Overview and Motivation
Various nonlinear control strategies are beneficial to deal with dynamic uncertainities of highly nonlinear, complex systems. One such system is the Iver3 Autonomous Underwater Vehicle(AUV). So during the second semester of my master’s I picked up this project along with another graduate student to test nonlinear control strategies for Iver3 AUV
The objective of the project is to generate a smooth trajectory to a desired goal position and to track the generated
trajectory using feedback control for an Iver3 AUV model. Seabed exploration is the practical scenario considered
to simulate the environment. Efforts were made to design a path planner that finds a smooth path in the presence
of obstacles and to design a controller that tracks the path found. The two different parts of the problem are
trajectory generation and trajectory tracking.
- Languages: MATLAB
- Skills : Nonlinear Control, Trajectory Generation, Trajectory Tracking, Path Planning
Approach
The model is an underactuated, nonlinear system. For the purpose of the project, a simplified 5-DOF model has been
considered. The AUV has three translational degrees of freedom in \((x,\ y,\ z)\) and two rotational degrees of freedom
in pitch \((\theta)\) and yaw \((\psi)\). The independent fins of the Iver3 model generate rotational motion whereas the thruster
produces surge velocity in the x-direction. The control inputs to the system are the normalized driving input \(\delta q\) ,
normalized rudder input \(\delta r\) , and the thruster rate \(\delta u\).

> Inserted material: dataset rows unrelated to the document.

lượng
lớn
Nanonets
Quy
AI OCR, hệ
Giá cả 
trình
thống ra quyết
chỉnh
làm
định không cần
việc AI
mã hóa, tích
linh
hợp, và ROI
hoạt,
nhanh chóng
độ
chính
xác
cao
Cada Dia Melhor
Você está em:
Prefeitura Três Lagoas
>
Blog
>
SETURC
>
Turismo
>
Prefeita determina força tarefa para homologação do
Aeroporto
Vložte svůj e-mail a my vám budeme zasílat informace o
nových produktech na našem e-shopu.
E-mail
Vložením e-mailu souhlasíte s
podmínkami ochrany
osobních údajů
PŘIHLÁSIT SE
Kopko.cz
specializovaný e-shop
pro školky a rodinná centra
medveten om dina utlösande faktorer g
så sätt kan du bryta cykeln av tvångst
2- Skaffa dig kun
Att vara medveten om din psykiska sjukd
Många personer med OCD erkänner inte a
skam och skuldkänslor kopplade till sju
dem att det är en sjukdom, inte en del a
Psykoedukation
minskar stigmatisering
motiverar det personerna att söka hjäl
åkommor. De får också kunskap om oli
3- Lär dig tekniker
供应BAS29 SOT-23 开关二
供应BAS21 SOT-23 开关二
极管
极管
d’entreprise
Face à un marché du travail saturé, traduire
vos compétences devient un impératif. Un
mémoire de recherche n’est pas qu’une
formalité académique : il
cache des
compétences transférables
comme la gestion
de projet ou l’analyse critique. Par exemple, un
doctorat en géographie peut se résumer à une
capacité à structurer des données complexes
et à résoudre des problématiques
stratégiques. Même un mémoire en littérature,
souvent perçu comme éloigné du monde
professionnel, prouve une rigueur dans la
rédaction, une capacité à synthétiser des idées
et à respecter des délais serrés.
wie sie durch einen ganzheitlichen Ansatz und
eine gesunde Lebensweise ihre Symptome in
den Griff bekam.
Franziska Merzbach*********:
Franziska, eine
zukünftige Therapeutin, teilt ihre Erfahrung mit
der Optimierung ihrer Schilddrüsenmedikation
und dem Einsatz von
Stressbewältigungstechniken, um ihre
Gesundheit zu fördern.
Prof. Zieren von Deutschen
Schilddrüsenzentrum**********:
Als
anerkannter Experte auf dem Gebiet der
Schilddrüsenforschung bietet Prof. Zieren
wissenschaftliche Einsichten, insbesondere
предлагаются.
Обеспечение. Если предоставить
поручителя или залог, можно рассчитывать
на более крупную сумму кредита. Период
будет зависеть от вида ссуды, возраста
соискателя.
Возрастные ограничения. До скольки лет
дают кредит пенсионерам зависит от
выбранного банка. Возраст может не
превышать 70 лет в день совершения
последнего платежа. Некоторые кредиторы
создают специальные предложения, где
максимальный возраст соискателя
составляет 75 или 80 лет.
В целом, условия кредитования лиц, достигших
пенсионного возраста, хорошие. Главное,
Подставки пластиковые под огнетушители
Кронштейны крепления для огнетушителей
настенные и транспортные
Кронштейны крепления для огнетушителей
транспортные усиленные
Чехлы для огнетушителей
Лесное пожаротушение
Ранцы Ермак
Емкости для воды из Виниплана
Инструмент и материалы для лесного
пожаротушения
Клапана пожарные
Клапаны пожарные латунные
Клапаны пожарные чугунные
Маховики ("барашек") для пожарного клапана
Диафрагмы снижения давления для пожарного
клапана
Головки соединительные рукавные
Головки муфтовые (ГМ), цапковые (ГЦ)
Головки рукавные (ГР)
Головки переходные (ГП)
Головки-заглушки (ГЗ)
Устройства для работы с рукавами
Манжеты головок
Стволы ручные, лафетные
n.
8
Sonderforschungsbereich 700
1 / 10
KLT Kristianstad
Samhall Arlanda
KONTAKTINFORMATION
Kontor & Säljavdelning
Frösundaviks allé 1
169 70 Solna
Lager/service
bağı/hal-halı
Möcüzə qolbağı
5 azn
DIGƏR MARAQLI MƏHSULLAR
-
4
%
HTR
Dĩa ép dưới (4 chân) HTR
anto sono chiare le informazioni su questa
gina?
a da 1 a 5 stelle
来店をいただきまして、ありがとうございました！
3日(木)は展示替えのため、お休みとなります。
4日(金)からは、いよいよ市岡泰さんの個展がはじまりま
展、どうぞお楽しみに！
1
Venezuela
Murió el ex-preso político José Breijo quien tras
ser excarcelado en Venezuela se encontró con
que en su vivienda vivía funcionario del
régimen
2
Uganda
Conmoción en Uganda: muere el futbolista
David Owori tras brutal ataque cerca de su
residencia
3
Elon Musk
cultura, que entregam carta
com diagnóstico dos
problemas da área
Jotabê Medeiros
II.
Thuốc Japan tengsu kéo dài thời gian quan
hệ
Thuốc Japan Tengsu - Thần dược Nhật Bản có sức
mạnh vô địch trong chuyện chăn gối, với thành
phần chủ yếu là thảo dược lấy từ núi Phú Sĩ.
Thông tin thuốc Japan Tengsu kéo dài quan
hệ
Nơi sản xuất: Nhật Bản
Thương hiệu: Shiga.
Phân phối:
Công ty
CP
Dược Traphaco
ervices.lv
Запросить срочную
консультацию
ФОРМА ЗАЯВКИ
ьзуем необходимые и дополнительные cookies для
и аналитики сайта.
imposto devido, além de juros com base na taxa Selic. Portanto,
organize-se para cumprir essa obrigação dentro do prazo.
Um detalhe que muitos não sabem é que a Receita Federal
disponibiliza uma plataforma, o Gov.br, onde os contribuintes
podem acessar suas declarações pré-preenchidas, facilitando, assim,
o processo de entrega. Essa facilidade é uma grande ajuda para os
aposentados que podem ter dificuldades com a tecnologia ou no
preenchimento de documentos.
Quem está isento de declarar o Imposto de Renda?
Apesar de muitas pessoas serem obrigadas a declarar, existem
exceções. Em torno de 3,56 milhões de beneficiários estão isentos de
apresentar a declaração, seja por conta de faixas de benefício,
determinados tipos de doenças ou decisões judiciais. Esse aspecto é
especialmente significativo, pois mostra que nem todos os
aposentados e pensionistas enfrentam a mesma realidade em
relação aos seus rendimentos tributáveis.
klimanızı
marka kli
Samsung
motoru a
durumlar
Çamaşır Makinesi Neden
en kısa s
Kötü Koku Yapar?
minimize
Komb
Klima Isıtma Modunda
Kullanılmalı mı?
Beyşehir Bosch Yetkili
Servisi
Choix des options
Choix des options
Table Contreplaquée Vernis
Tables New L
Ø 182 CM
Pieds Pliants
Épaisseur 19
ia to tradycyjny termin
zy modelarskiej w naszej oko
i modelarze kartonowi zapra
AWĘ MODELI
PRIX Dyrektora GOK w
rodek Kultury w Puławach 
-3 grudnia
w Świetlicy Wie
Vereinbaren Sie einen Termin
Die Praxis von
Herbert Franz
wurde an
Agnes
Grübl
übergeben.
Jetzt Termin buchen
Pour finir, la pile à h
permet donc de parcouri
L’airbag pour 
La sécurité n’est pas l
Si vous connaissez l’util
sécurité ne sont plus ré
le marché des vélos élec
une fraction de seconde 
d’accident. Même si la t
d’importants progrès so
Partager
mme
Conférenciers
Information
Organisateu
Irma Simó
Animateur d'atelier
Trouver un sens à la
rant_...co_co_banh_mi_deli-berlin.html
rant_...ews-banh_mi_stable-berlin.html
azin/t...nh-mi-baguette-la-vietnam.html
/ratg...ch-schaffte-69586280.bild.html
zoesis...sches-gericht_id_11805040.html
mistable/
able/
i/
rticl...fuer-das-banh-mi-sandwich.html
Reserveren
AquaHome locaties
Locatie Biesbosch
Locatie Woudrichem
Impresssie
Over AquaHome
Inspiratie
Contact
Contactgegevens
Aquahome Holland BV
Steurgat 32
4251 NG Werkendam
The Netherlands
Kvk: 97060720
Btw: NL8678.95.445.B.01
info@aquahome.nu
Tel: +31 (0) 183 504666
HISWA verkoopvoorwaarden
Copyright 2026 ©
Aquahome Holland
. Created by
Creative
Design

The dynamic model of the system has already been developed by the Dynamical Systems and Control Lab at JHU. One such model was used to test non linear control strategies for a trajectory generation and tracking problem. The states of the system are:
| Variables |
description |
| \((p_x,\ p_y,\ p_z)^{T}\) |
position vector |
| \(\theta\) |
pitch |
| \(\psi\) |
yaw |
| \(u_{v}\) |
surge velocity |
| \(q\) |
pitch acceleration |
| \(r\) |
yaw acceleration |
| \(T\) |
thrust force |
Trajectory generation
Differential Flatness
Differential flatness property can be quite useful to generate smooth trajectories for highly non linear systems. The flat output space that we chose for this system are \(y =\ (p_x,\ p_y,\ p_z)^{T}\) because we want the AUV to go from the initial position to a desired final 3D position. To prove that this is a flat for the nonlinear system, all the states and controls should be expressed as a function of the flat outputs and their derivatives.
\[\begin{matrix}
x & = & \phi(y,\ \dot{y},\ \ddot{y},\....,y_{(b)}) \\
u & = & \alpha(y,\ \dot{y},\ \ddot{y},\....,y_{(c)}) \\
\end{matrix}\]
Once thses conditions were checked, we generated the trajectory in flat output space using a polynomial basis function of the form \(\lambda(t)\ =\ (t^{5},\ t^{4},\ t^{3},\ t^{2},\ t,\ 1)^{T}\)
Trajectory Tracking
The equations for control inputs were solved using feedback linearization. The output states for this problem are \(y\ =\ (p_{x},\ p_{y},\ p_{z})^{T}\). With this in mind we can check if the system satisfies input-output linearization condition and have a control input that is of the form \(u\ =\ a(x)\ +\ b(x)v\) where \(v\ =\ y_{d}^{(3)}\ -\ k_{1}(y\ -\ y_{d})-k_{2}(\dot{y}\ -\ \dot{y_{d}})\ -\ k_{3}(\ddot{y}\ -\ \ddot{y_{d}})\) is the virtual input derived from the computed torque control law.
Modified RRT Path Planner
For a dynamic environment with obstacles, it is not ideal to generate trajectory at the beginning of the task. To address this issue, a RRT path planner was used to find a path from the intial position to the desired position. But when RRT find a new configuration from a current configuration, the current configuration is set as the initial configuration for the polynomial based trajectory generator and the next configuration is set as the desired configuration. If RRT find that this path is collision free, a smooth trajectory is generated using differential flatness based trajectory generation to avoid pointy path as in a typical RRT. These trajectory segments are stored and an overall trajectory is generated once the tree reaches the desired configuration. In order to target the goal, the algoroithm also has a random chance to attempt to reach the goal instead of choosing a random point.
Result
Trajectory generation and tracking was done for three different initial conditions with perturbations for the 3D model of the system. The goal was for the system states \((y_1(t),\ y_2 (t),\ y_3(t))\) to follow \((y_{1d}(t),\ y_{2d}(t),\ y_{3d}(t))\). Here are the results for a slight perturbation in all degrees of freedom of the system.
| Errors in positio |
Thrust velocity for the system |
 |
 |
Challenges
- The solution does not consider constraints on the control and path. However, various optimization tools can be used for the same trajectory generation problem to include constraints and cost functional.
- The feedback linearization method might not be as robust as other nonlinear methods such as backstepping and lyapunov redesign.